### EXTRACTED TEXT
I am just curios about about is that Relational Algebra under ($\times$) cartesian product count as a group ?
Since, let $A, B, C$ be three relations (tables) $A \times (B \times C) = (A \times B) \times C$
But the thing is $I$ don't know if there exist an Identity relation (table) $I$, such that $A \times I = A$ and there exist a relation (table) X (which X is inverse relation (table) of A) denote $A \times X = X \times A = I$
My guess is that I = $\phi$ which is the empty relation (table) but I am not sure if this holds.
So, is there really exists an $I$ that make the Relational Algebra under ($\times$) cartesian product a group.
I cannot see that looking at relations gives anything more than looking at sets in general, so let's just consider general sets.
As Arturo Magidin already has written, we do not have a group, since the element $\emptyset$ satisfying $X \times \emptyset = \emptyset = \emptyset \times X$ for any set $X$ is not invertible.
Also, since $|X \times Y| = |X| |Y|$ when $X$ and $Y$ are finite ($|X|$ denotes the number of elements in $X$), we cannot solve for example $A \times X = B$ if $|A| = 3$ and $|B| = 5$. There are no sets with a fractional number (e.g. $5/3$) of elements.

### EXERCISE DETAILS
Answer these questions about the forum thread on cartesian products:
1. What did the person asking the question guess the identity relation I might be?
2. In the reply, which element is named as not invertible?
3. What sizes of A and B does the reply use to show that A × X = B cannot always be solved?

[Stored entries]
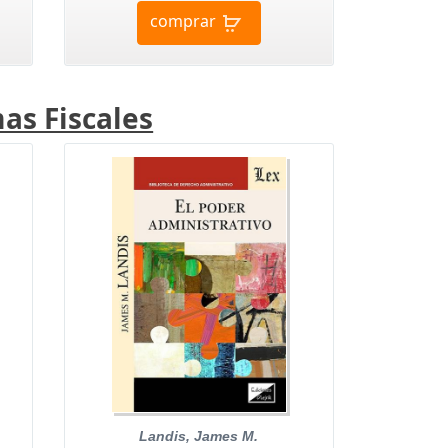
comprar
as Fiscales
Landis, James M.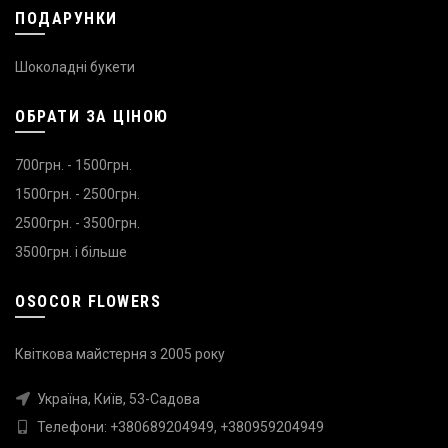
ПОДАРУНКИ
Шоколадні букети
ОБРАТИ ЗА ЦІНОЮ
700грн. - 1500грн.
1500грн. - 2500грн.
2500грн. - 3500грн.
3500грн. і більше
OSOCOR FLOWERS
Квіткова майстерня з 2005 року
Україна, Київ, 53-Садова
Телефони:
+380689204949
,
+380959204949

### RESULT
1. The empty relation (table), φ.
2. The empty set ∅, which satisfies X × ∅ = ∅ = ∅ × X for any set X.
3. |A| = 3 and |B| = 5.